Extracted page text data
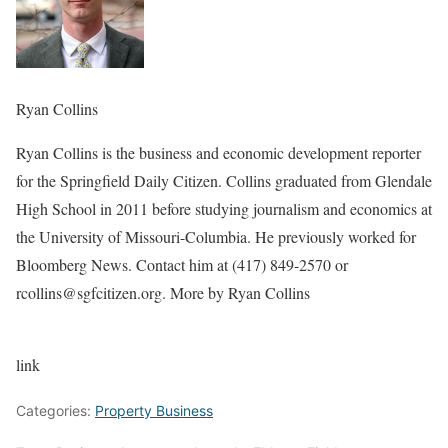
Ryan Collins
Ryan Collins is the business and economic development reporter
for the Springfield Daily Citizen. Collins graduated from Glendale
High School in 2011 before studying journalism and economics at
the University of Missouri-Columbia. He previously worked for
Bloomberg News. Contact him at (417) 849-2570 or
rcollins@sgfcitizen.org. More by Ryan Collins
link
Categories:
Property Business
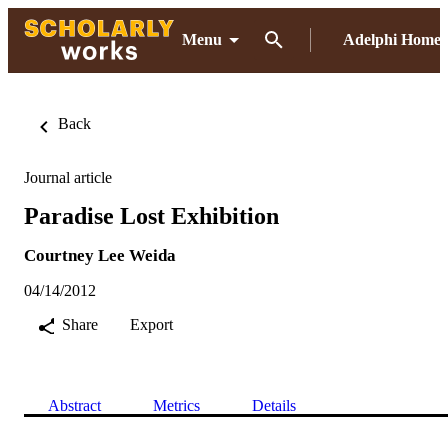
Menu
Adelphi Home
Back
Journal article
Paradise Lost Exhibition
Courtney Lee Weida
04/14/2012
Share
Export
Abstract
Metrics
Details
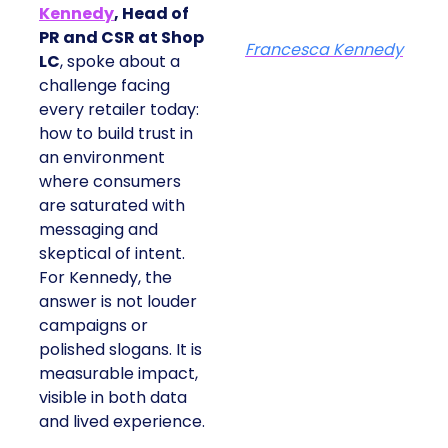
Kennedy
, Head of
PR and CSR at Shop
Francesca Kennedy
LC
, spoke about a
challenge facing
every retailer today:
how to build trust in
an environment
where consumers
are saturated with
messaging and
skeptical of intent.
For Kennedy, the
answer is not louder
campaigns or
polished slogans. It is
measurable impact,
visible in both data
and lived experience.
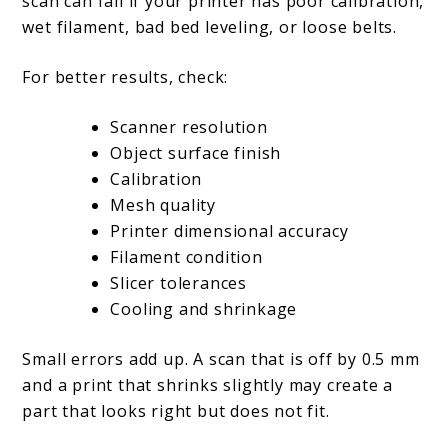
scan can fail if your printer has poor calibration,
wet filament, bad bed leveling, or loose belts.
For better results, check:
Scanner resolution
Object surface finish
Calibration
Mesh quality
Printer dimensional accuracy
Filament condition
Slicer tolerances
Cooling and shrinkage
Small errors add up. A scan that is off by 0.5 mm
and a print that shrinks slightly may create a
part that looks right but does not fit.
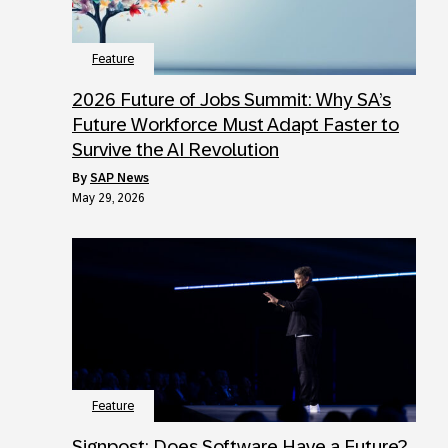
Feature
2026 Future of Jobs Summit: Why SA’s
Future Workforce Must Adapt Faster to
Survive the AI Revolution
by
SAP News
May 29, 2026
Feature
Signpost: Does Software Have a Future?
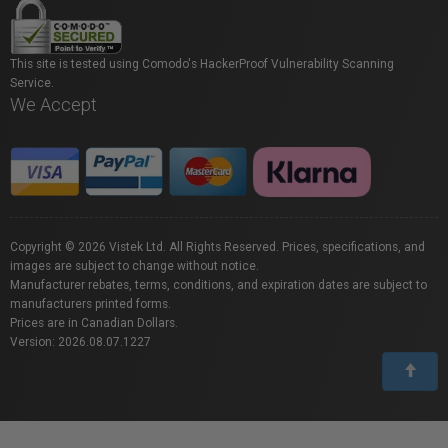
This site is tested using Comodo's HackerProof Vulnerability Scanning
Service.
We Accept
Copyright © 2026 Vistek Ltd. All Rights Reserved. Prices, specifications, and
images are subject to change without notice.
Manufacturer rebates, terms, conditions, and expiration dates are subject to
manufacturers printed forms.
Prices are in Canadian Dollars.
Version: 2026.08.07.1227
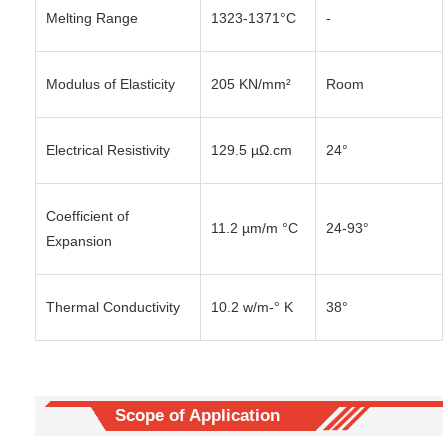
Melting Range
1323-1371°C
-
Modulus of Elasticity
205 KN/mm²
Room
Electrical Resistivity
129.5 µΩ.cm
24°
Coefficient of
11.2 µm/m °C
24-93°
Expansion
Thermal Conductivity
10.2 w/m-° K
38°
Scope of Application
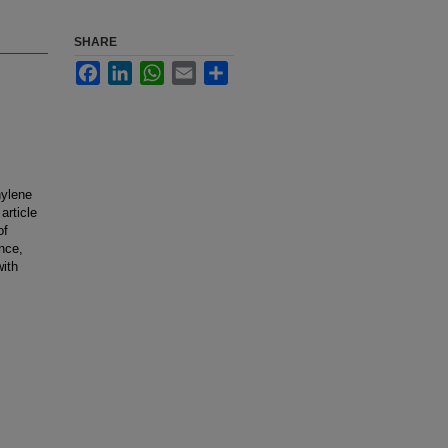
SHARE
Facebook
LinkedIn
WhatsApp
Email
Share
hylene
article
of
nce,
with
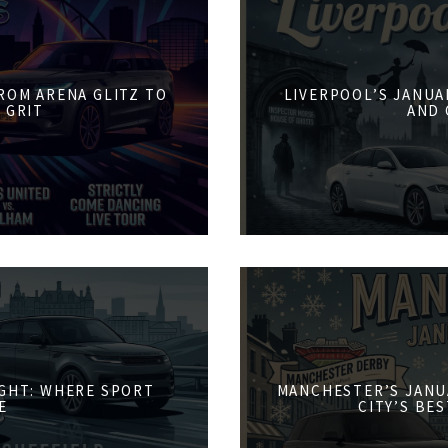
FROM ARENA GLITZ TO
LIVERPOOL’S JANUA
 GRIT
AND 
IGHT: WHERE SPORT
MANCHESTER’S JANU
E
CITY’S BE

WHAT IS NEEDED → Copy the preceding data in full and word for word, dropping its pictures.

FINAL ANSWER →
Ryan Collins
Ryan Collins is the business and economic development reporter
for the Springfield Daily Citizen. Collins graduated from Glendale
High School in 2011 before studying journalism and economics at
the University of Missouri-Columbia. He previously worked for
Bloomberg News. Contact him at (417) 849-2570 or
rcollins@sgfcitizen.org. More by Ryan Collins
link
Categories:
Property Business
Menu
Adelphi Home
Back
Journal article
Paradise Lost Exhibition
Courtney Lee Weida
04/14/2012
Share
Export
Abstract
Metrics
Details
Kennedy
, Head of
PR and CSR at Shop
Francesca Kennedy
LC
, spoke about a
challenge facing
every retailer today:
how to build trust in
an environment
where consumers
are saturated with
messaging and
skeptical of intent.
For Kennedy, the
answer is not louder
campaigns or
polished slogans. It is
measurable impact,
visible in both data
and lived experience.
scan can fail if your printer has poor calibration,
wet filament, bad bed leveling, or loose belts.
For better results, check:
Scanner resolution
Object surface finish
Calibration
Mesh quality
Printer dimensional accuracy
Filament condition
Slicer tolerances
Cooling and shrinkage
Small errors add up. A scan that is off by 0.5 mm
and a print that shrinks slightly may create a
part that looks right but does not fit.
Feature
2026 Future of Jobs Summit: Why SA’s
Future Workforce Must Adapt Faster to
Survive the AI Revolution
by
SAP News
May 29, 2026
Feature
Signpost: Does Software Have a Future?
This site is tested using Comodo's HackerProof Vulnerability Scanning
Service.
We Accept
Copyright © 2026 Vistek Ltd. All Rights Reserved. Prices, specifications, and
images are subject to change without notice.
Manufacturer rebates, terms, conditions, and expiration dates are subject to
manufacturers printed forms.
Prices are in Canadian Dollars.
Version: 2026.08.07.1227
Melting Range
1323-1371°C
-
Modulus of Elasticity
205 KN/mm²
Room
Electrical Resistivity
129.5 µΩ.cm
24°
Coefficient of
11.2 µm/m °C
24-93°
Expansion
Thermal Conductivity
10.2 w/m-° K
38°
Scope of Application
SHARE
Facebook
LinkedIn
WhatsApp
Email
Share
hylene
article
of
nce,
with
FROM ARENA GLITZ TO
LIVERPOOL’S JANUA
 GRIT
AND 
IGHT: WHERE SPORT
MANCHESTER’S JANU
E
CITY’S BE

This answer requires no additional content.